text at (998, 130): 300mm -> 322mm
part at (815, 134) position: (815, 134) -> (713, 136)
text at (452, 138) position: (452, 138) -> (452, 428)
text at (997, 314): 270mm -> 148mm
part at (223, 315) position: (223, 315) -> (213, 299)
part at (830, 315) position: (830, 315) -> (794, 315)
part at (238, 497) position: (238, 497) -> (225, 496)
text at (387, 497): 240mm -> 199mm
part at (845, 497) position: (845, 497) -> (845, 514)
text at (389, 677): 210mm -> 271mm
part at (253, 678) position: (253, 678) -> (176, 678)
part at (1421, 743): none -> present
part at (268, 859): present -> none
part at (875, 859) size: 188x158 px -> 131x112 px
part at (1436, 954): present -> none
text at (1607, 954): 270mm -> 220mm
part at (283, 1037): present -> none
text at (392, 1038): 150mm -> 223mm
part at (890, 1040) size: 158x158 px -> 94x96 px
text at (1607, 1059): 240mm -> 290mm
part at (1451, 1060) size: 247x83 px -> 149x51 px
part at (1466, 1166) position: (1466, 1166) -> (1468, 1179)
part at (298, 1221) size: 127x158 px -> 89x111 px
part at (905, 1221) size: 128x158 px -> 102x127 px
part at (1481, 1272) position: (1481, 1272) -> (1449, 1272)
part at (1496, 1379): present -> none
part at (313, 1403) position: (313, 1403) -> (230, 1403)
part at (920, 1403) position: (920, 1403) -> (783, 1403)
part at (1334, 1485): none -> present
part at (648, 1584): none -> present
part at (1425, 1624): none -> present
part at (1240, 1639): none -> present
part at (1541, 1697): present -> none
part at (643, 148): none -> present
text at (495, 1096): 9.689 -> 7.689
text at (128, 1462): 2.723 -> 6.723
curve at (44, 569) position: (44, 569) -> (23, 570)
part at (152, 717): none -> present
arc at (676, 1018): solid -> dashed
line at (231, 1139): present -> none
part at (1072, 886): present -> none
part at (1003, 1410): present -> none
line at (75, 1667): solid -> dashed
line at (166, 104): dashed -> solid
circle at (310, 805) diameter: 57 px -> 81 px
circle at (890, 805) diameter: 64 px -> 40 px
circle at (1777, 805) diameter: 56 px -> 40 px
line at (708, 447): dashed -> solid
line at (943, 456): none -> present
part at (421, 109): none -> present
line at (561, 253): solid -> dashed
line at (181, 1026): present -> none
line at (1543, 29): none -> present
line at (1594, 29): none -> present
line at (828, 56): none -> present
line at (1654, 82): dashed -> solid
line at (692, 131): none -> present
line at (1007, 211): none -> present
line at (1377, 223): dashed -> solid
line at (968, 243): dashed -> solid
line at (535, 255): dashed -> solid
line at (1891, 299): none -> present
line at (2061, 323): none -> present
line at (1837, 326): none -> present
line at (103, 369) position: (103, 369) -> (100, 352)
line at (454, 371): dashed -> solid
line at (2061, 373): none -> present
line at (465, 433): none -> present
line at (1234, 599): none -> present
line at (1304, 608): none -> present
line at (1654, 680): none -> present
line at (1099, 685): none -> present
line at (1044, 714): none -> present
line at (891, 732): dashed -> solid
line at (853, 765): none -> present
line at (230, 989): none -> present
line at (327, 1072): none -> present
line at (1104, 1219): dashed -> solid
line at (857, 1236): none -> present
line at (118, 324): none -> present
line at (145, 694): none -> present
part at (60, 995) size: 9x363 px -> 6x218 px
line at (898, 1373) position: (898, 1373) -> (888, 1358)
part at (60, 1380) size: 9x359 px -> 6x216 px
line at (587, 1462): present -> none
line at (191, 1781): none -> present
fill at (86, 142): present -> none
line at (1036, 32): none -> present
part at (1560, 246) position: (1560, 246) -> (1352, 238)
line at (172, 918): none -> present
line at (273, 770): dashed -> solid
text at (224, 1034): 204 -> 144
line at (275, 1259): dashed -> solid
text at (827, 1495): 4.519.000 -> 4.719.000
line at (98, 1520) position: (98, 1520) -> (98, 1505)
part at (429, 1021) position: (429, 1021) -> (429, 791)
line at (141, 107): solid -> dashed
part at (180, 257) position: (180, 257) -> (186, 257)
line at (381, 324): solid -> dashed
□ □ □
▸ **TASK STATEMENT**: Copy all of the records above, line for line, with nothing changed.

▸ **REPLY**:
text at (998, 130): 300mm -> 322mm
part at (815, 134) position: (815, 134) -> (713, 136)
text at (452, 138) position: (452, 138) -> (452, 428)
text at (997, 314): 270mm -> 148mm
part at (223, 315) position: (223, 315) -> (213, 299)
part at (830, 315) position: (830, 315) -> (794, 315)
part at (238, 497) position: (238, 497) -> (225, 496)
text at (387, 497): 240mm -> 199mm
part at (845, 497) position: (845, 497) -> (845, 514)
text at (389, 677): 210mm -> 271mm
part at (253, 678) position: (253, 678) -> (176, 678)
part at (1421, 743): none -> present
part at (268, 859): present -> none
part at (875, 859) size: 188x158 px -> 131x112 px
part at (1436, 954): present -> none
text at (1607, 954): 270mm -> 220mm
part at (283, 1037): present -> none
text at (392, 1038): 150mm -> 223mm
part at (890, 1040) size: 158x158 px -> 94x96 px
text at (1607, 1059): 240mm -> 290mm
part at (1451, 1060) size: 247x83 px -> 149x51 px
part at (1466, 1166) position: (1466, 1166) -> (1468, 1179)
part at (298, 1221) size: 127x158 px -> 89x111 px
part at (905, 1221) size: 128x158 px -> 102x127 px
part at (1481, 1272) position: (1481, 1272) -> (1449, 1272)
part at (1496, 1379): present -> none
part at (313, 1403) position: (313, 1403) -> (230, 1403)
part at (920, 1403) position: (920, 1403) -> (783, 1403)
part at (1334, 1485): none -> present
part at (648, 1584): none -> present
part at (1425, 1624): none -> present
part at (1240, 1639): none -> present
part at (1541, 1697): present -> none
part at (643, 148): none -> present
text at (495, 1096): 9.689 -> 7.689
text at (128, 1462): 2.723 -> 6.723
curve at (44, 569) position: (44, 569) -> (23, 570)
part at (152, 717): none -> present
arc at (676, 1018): solid -> dashed
line at (231, 1139): present -> none
part at (1072, 886): present -> none
part at (1003, 1410): present -> none
line at (75, 1667): solid -> dashed
line at (166, 104): dashed -> solid
circle at (310, 805) diameter: 57 px -> 81 px
circle at (890, 805) diameter: 64 px -> 40 px
circle at (1777, 805) diameter: 56 px -> 40 px
line at (708, 447): dashed -> solid
line at (943, 456): none -> present
part at (421, 109): none -> present
line at (561, 253): solid -> dashed
line at (181, 1026): present -> none
line at (1543, 29): none -> present
line at (1594, 29): none -> present
line at (828, 56): none -> present
line at (1654, 82): dashed -> solid
line at (692, 131): none -> present
line at (1007, 211): none -> present
line at (1377, 223): dashed -> solid
line at (968, 243): dashed -> solid
line at (535, 255): dashed -> solid
line at (1891, 299): none -> present
line at (2061, 323): none -> present
line at (1837, 326): none -> present
line at (103, 369) position: (103, 369) -> (100, 352)
line at (454, 371): dashed -> solid
line at (2061, 373): none -> present
line at (465, 433): none -> present
line at (1234, 599): none -> present
line at (1304, 608): none -> present
line at (1654, 680): none -> present
line at (1099, 685): none -> present
line at (1044, 714): none -> present
line at (891, 732): dashed -> solid
line at (853, 765): none -> present
line at (230, 989): none -> present
line at (327, 1072): none -> present
line at (1104, 1219): dashed -> solid
line at (857, 1236): none -> present
line at (118, 324): none -> present
line at (145, 694): none -> present
part at (60, 995) size: 9x363 px -> 6x218 px
line at (898, 1373) position: (898, 1373) -> (888, 1358)
part at (60, 1380) size: 9x359 px -> 6x216 px
line at (587, 1462): present -> none
line at (191, 1781): none -> present
fill at (86, 142): present -> none
line at (1036, 32): none -> present
part at (1560, 246) position: (1560, 246) -> (1352, 238)
line at (172, 918): none -> present
line at (273, 770): dashed -> solid
text at (224, 1034): 204 -> 144
line at (275, 1259): dashed -> solid
text at (827, 1495): 4.519.000 -> 4.719.000
line at (98, 1520) position: (98, 1520) -> (98, 1505)
part at (429, 1021) position: (429, 1021) -> (429, 791)
line at (141, 107): solid -> dashed
part at (180, 257) position: (180, 257) -> (186, 257)
line at (381, 324): solid -> dashed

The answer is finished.